Less than half of recorded ransomware attacks resulted in victim payments.Chainalysis, 2024 ransomware report

That sentence, published by Chainalysis in February 2025, has become the reference point for every claim that ransomware is in retreat. But the qualifier is the word "recorded." Chainalysis tracks payments on public blockchains. It does not track payments made through intermediaries, in alternative cryptocurrencies with privacy features, or in the physical world. Nor does it count the business interruption costs, the remediation expenses, or the regulatory fines that accrue whether or not a ransom is paid. The payment is the narrowest possible measure of the problem.

The disclosure gap compounds the measurement gap. Companies in sectors with mandatory reporting requirements file incident notices with regulators, but those filings are not always public, not always timely, and not always consistent in what they describe. A ransomware event that disrupts a manufacturing line may be reported as an operational disruption without the word "ransomware" appearing anywhere in the disclosure. An extortion threat that does not result in data encryption may not be reported at all. The taxonomy of the problem is still being argued over by lawyers, incident responders, and the standards bodies that write disclosure forms.

What we do not know in 2026

Three structural unknowns make the ransomware and fraud economies harder to assess in 2026 than they were in 2022. The first is the true payment rate. If fewer than half of recorded attacks result in a blockchain payment, but an unknown fraction result in off-chain payments or in extortion settlements that are classified as something other than ransomware, then the published numbers represent a floor, not an estimate.

The second unknown is the substitution effect between ransomware and fraud. The WEF data shows fraud overtaking ransomware in CEO surveys, but that could mean fraud is growing, ransomware is shrinking, or enterprises are simply getting better at detecting fraud and worse at detecting ransomware. Without a common reporting taxonomy across both categories, no one can say which explanation is correct.

The third unknown is the industrial sector's reporting maturity. The photovoltaic industry was barely on the cybersecurity map five years ago. Today it is a documented target. The same is true of agricultural technology, maritime logistics, and building management systems. Each sector has its own operational priorities, its own regulatory framework, and its own threshold for what constitutes a reportable event. There is no aggregate picture of how many ransomware attacks are hitting operational technology networks, because no single agency collects that data with a consistent methodology.

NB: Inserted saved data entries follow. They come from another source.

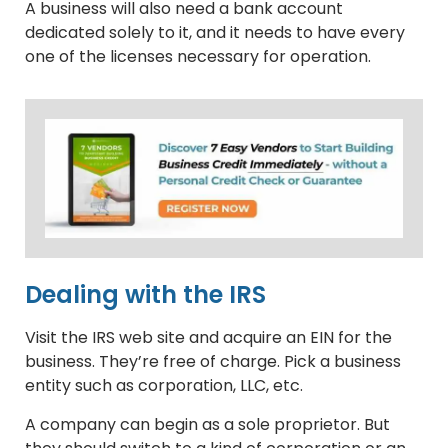
A business will also need a bank account
dedicated solely to it, and it needs to have every
one of the licenses necessary for operation.
Dealing with the IRS
Visit the IRS web site and acquire an EIN for the
business. They’re free of charge. Pick a business
entity such as corporation, LLC, etc.
A company can begin as a sole proprietor. But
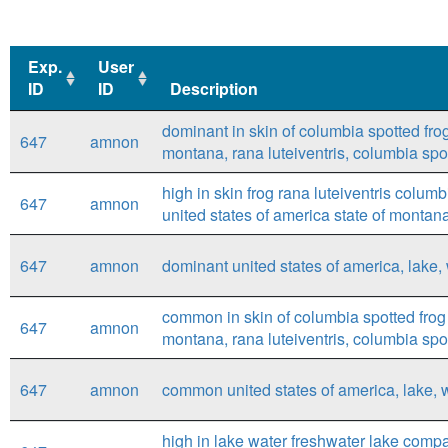
Exp.
User
ID
ID
Description
Exp.
User
Description
dominant in skin of columbia spotted frog 
647
amnon
ID
ID
montana, rana luteiventris, columbia spot
high in skin frog rana luteiventris colum
647
amnon
united states of america state of montan
647
amnon
dominant united states of america, lake, 
common in skin of columbia spotted frog (
647
amnon
montana, rana luteiventris, columbia spot
647
amnon
common united states of america, lake, w
high in lake water freshwater lake compar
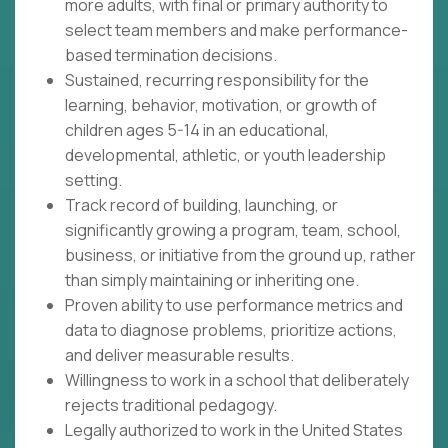
more adults, with final or primary authority to
select team members and make performance-
based termination decisions.
Sustained, recurring responsibility for the
learning, behavior, motivation, or growth of
children ages 5-14 in an educational,
developmental, athletic, or youth leadership
setting.
Track record of building, launching, or
significantly growing a program, team, school,
business, or initiative from the ground up, rather
than simply maintaining or inheriting one.
Proven ability to use performance metrics and
data to diagnose problems, prioritize actions,
and deliver measurable results.
Willingness to work in a school that deliberately
rejects traditional pedagogy.
Legally authorized to work in the United States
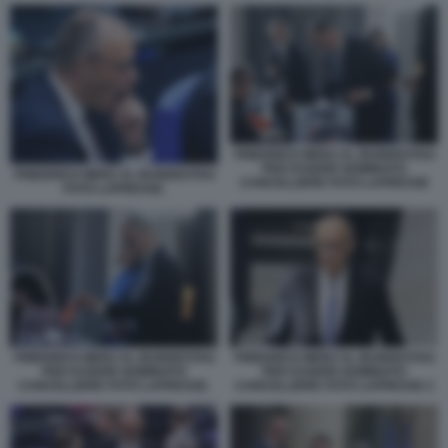
FRIEDRICH MERZ AL BUNDESTAG
PER ESSERE NOMINATO
FRIEDRICH MERZ AL BUNDESTAG
CANCELLIERE FOTO LAPRESSE
FOTO LAPRESSE.
FRIEDRICH MERZ AL BUNDESTAG
FRIEDRICH MERZ AL BUNDESTAG
PER ESSERE NOMINATO
PER ESSERE NOMINATO
CANCELLIERE FOTO LAPRESSE 2
CANCELLIERE FOTO LAPRESSE.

What is known is that the groups behind the major ransomware strains of 2022 and 2023 have not disappeared. Some have rebranded. Some have been disrupted by law enforcement and reconstituted under new names. Some have pivoted to data extortion without encryption, which generates no operational disruption and therefore triggers fewer automatic disclosure obligations. The infrastructure of the ransomware economy, refined over a decade, remains in place. What has changed is where it applies pressure and how the pressure registers on the balance sheets and regulatory filings of the institutions that are supposed to track it.

The next twelve months will test whether the disclosure frameworks built for the ransomware crisis of the early 2020s can stretch to cover the fraud-and-extortion landscape that has followed it. The SEC's four-day rule, DORA in Europe, and the UK's proposed payment ban are all products of a particular moment in the threat cycle. That moment has passed. The next set of rules will have to account for crimes that do not announce themselves with a locked screen and a Bitcoin address. Whether they do so before the data gap becomes a policy failure is the question that will define the beat.